Here is a demonstration of an interaction with the AI on a Kubernetes cluster through OpenWeb UI :
In this example, the AI successfully :
Listed the existing pods in a specific namespace ;
Created a new pod with the requested configuration ;
Re-listed the pods to verify successful creation ;
Provided clear explanations at each step.
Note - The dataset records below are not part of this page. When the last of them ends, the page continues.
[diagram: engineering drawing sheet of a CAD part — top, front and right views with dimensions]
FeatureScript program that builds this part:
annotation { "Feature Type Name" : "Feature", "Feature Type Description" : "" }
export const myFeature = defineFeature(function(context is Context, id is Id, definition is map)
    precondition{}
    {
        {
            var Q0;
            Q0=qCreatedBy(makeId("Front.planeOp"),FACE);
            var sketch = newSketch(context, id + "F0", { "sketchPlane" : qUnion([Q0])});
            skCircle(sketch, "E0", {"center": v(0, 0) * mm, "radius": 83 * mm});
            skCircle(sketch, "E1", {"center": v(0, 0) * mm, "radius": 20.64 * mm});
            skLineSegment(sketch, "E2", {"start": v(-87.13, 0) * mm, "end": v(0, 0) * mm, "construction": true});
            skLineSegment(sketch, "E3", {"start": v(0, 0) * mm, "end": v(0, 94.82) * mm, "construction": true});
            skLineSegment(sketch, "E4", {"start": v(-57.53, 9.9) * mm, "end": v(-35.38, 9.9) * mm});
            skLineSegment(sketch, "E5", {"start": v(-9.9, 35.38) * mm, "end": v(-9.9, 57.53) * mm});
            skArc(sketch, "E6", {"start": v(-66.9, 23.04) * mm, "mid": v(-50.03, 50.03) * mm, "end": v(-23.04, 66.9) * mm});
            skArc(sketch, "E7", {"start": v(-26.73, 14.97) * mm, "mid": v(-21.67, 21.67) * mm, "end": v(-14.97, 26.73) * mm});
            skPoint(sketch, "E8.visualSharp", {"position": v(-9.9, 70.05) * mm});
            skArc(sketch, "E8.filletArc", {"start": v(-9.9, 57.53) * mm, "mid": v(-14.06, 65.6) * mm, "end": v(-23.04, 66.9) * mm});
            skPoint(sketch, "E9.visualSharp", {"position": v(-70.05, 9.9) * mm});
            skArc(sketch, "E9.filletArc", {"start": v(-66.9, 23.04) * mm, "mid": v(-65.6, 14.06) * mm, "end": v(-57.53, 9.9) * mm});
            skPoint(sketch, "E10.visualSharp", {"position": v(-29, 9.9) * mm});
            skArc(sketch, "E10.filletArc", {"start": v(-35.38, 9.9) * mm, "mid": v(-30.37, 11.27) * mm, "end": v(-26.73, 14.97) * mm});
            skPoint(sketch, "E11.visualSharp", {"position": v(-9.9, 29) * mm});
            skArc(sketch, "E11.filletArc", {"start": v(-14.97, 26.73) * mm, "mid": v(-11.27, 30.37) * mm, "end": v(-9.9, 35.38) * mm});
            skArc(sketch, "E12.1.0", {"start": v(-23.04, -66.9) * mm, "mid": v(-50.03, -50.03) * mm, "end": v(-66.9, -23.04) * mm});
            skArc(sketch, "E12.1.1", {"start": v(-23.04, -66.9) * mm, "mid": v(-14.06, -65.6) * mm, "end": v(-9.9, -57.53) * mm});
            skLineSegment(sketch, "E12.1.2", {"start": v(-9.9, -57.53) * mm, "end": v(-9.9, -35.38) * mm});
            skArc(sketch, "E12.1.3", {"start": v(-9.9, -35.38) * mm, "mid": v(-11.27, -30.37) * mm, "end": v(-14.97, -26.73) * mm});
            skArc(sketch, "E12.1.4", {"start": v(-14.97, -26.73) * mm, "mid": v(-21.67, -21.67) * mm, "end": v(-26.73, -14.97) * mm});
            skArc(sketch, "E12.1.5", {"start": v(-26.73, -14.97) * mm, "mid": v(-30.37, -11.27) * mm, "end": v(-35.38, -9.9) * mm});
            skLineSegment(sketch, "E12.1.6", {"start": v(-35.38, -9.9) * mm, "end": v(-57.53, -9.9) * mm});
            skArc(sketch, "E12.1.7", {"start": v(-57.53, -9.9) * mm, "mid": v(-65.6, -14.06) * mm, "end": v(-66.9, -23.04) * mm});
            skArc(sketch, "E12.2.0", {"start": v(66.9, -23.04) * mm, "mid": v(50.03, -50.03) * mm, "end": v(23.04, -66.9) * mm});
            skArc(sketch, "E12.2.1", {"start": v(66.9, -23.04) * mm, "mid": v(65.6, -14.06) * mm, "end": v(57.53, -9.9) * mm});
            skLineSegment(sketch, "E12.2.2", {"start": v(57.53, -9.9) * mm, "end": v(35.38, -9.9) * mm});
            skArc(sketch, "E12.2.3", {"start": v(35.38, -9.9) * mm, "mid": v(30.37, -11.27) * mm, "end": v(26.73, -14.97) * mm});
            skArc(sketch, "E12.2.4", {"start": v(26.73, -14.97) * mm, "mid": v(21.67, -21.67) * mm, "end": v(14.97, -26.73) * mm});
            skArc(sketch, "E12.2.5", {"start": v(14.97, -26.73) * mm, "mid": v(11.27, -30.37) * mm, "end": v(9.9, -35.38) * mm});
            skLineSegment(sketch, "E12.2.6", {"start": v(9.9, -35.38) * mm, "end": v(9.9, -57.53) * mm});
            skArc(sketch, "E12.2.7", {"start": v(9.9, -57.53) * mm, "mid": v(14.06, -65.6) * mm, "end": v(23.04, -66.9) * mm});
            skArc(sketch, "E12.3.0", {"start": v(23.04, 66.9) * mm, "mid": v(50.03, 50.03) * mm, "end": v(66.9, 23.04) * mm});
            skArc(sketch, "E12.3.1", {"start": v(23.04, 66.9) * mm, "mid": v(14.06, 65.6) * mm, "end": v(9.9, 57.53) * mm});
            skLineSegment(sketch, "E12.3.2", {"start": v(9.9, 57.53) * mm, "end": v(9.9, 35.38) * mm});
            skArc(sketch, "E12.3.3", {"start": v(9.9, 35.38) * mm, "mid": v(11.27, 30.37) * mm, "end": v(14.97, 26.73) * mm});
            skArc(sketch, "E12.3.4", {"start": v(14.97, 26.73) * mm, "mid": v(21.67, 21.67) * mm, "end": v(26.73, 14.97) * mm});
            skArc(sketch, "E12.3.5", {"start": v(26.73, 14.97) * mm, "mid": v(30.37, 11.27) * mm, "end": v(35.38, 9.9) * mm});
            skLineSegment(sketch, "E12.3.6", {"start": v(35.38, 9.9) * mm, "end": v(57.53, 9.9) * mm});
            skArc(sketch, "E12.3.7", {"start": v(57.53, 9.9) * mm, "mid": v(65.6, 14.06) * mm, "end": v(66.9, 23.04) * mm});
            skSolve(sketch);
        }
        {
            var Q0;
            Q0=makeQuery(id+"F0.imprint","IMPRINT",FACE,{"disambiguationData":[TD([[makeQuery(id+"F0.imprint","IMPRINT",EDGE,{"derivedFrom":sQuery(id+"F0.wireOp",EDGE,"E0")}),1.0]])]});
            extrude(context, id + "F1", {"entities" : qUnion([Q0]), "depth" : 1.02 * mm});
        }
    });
Then, for the n8n part, here is a demonstration of our workflow, with an alert raised in our ITSM tool due to a pod in error :
In order, here are the steps :
Incidents related to Kubernetes clusters are retrieved from the ITSM tool ;
A first AI Agent “Structuration”, connected to Azure, analyzes the incident to structure it clearly for the next step ;
Then, "Analyze (K8s)" is configured as a "Senior SRE" and uses the Azure model as well, stores the information, and retrieves the MCPO endpoints for the MCP Server ;
Next, the command is sent to “Execute” AI Agent, which executes the command on MCPO through an HTTP Request (POST), and the returned result is sent back to “Analyze (K8s)” ;
This loop continues until the AI determines it has found the source of the problem. If found, it proceeds to the next step ;
“Final Answer” node simply reformats the response correctly and posts it to the ITSM tool.
Challenges and Conclusion
What’s the final result ? To measure the real-world impact of the N1 Agent, we compared incident resolution times between traditional manual workflows and our automated approach :
The results speak for themselves : what traditionally takes 45 minutes is now resolved in approximately 8 minutes, an 82% time reduction. The most significant gain occurs during the diagnostic phase, where the AI simultaneously executes multiple checks that would normally require sequential manual investigation.
Beyond the time savings, this automation eliminates the need to switch between multiple tools and enables continuous incident response, even outside business hours.
However, the AI era is still in its infancy, even more so for the MCP protocol, which celebrated its first anniversary in November 2025. Although development is growing rapidly, we still question whether we can truly grant the AI more than read-only access to our clusters ? And can we even trust its analysis compared to that of an expert SRE ? Indeed, during our tests, we have encountered instances where the AI hallucinated and provided incorrect information about the wrong cluster for instance.
Additionally, we have seen that there is an extensive list of MCP servers available for various use cases. Our objective moving forward is to extend this technology to other teams, enabling broader automation capabilities and improving operational efficiency across the organization. As the ecosystem matures and best practices emerge, we anticipate gradually expanding the AI's permissions while maintaining strict safeguards and monitoring.